Posted: 06 octubre 2008 | Publicado por Verónica Senovilla Benítez | Tags:

... iniciando mi semana de la arquitectura y tras disfrutar de la conferencia de Jaime de Hoz sobre arquitectura clásica en la bahía napolitana, acudí a la cita con la casa-estudio de Fernando Higueras en el centro de Madrid.

Se trata de una joya oculta en el corazón de la ciudad, en los alrededores de Pio XII, dentro de la colonia de casas baratas para trabajadores del ferrocarril edificada en los años 20. Lo que te encuentras al llegar a la puerta de la casa es un alzado típico de esta clase de edificación, ni mejor ni peor, sólo igual a las demás casas de la calle.

Al llegar al patio trasero es dónde empieza lo interesante. Bajo nuestros pies está la vivienda-estudio del genial arquitecto, una planta "mínima" de 9x9 en dos alturas que practicamente no necesita sistema de climatización puesto que la ventilación cruzada (entre la puerta de acceso desde la cota 0 y las claraboyas) y la temperatura constante que proporciona el terreno (25ºC) son suficientes.

La planta se divide en cuatro cuadrantes iguales, uno de ellos está presidido por las cuatro claraboyas que dominan el patio trasero de la vivienda preexistente. Una de las peculiaridades y una constante en la obra de Higueras es la "marca" a 2.10 (metros) que consigue alejar la claustrofobia generada habitualmente por los volúmenes soterrados. El espacio no se hace agobiante gracias a la doble altura de la zona de estudio y a la permeabilidad de los muros, que presentan horadaciones a dicha altura.

También es interesante el hecho de que los petos de la zona propiamente residencial dentro de la vivienda son muy bajos, pero logra alejarnos de la caida jugando con el grosor de los elementos intermedios, colocando estanterías en lugar de simples barandillas.

Higueras era un hombre austero, en apariencia, aunque la casa está llena de libros y obras de arte, además de reminiscencias de grandes fiestas.
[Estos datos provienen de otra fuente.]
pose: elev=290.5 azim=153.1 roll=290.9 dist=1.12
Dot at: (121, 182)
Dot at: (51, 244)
El color blanco domina la casa y, junto con las esquinas redondeadas, recuerda a la arquitectura vernácula mediterránea.

La casa es impresionante, te apetecería quitarte los zapatos, tirarte en los sofas y pasar toda la tarde leyendo algún libro en la zona de estar bajo esas claraboyas tan imponentemente luminosas. ¡Apuntadlo en la lista para el año que viene!